Backdoor Roth – pro-rata rules

My client’s income is too high to make a direct Roth contribution, and he has a 401k with his employer so he can’t make a deductible Traditional IRA contribution either. He also has a deductible Traditional IRA that is currently being rolled into his 401k to remove it from the equation for the pro-rata rules.

Does the rollover of the IRA to the 401k need to be completed before the client makes the non-deductible IRA contribution?

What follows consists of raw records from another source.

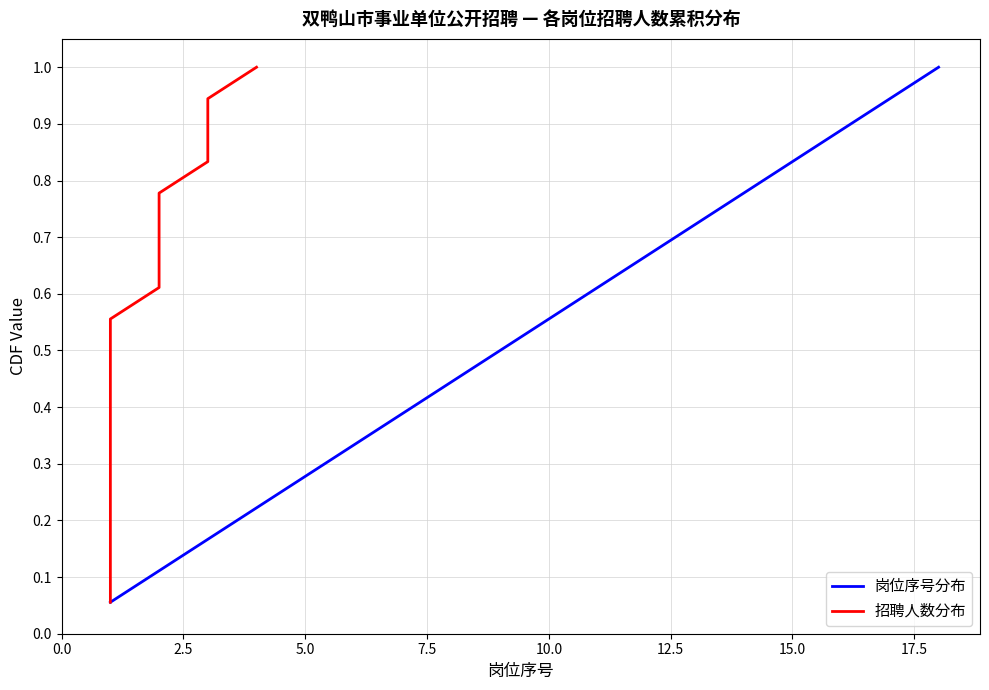

What is the maximum value for 岗位序号分布?

1.0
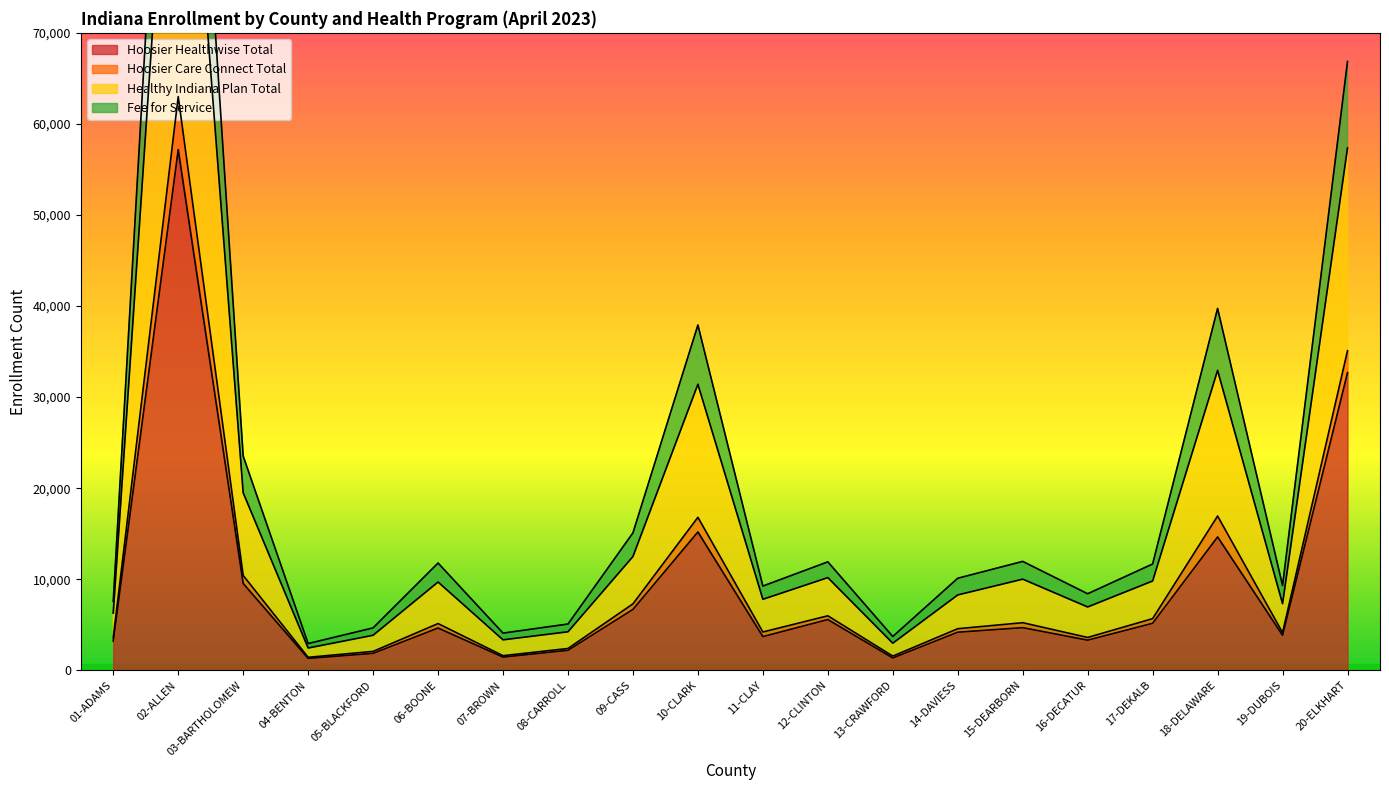

At which category does Fee for Service reach its first local valley?

04-BENTON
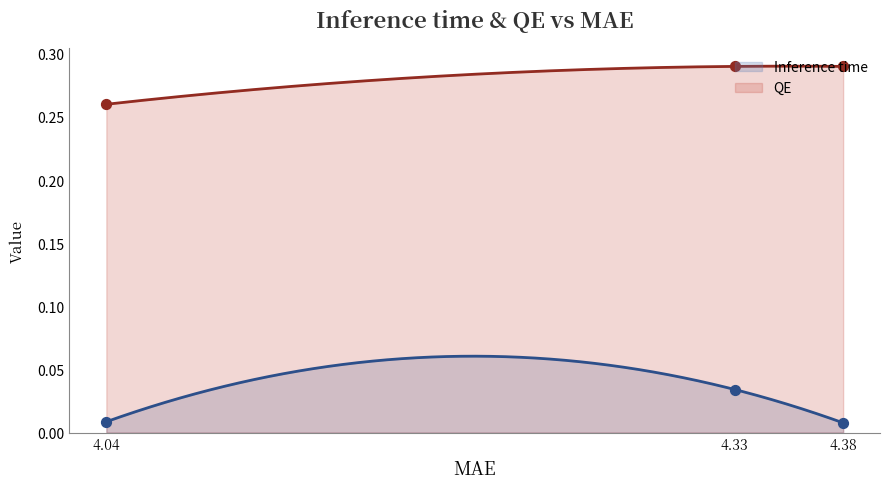

True or false: Inference time and QE intersect in this chart.

False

No, but it is risky to convert the non deductible contribution before knowing that the 401k plan has accepted the pre tax IRA money, because if they do not accept it that conversion will be mostly taxable. This is also very late in the year for the IRA to 401k rollover, because who knows if it will be completed in time. At this point, once the rollover is done, the ND contribution can be converted, but it’s OK if the conversion does not get done until January. So the order of things should be 1) complete pre tax IRA rollover to 401k  2) Make ND contribution  3) Convert the entire remaining TIRA balance which should be almost entirely the 2020 ND contribution. Client also needs to be sure not to roll over any IRA basis (from ND contributions from any year) into the 401k plan since 401k plans are not allowed to accept IRA basis.

Is it critical that the IRA to 401k rollover is completed by the end of the year?  If the rollover is not completed until January, and the client makes the 2020 ND contribution after the rollover is completed in January, does that create any issues?

The requirement to be able to apply all of the basis in nondeductible traditional IRA contributions to the Roth conversion is that the balance in traditional IRAs must be zero at the end of the year in which the Roth conversion is performed.  If the Roth conversion is done in 2021, it’s the TIRA balance at the end of 2021 that matters, not the TIRA balance at the end of 2020.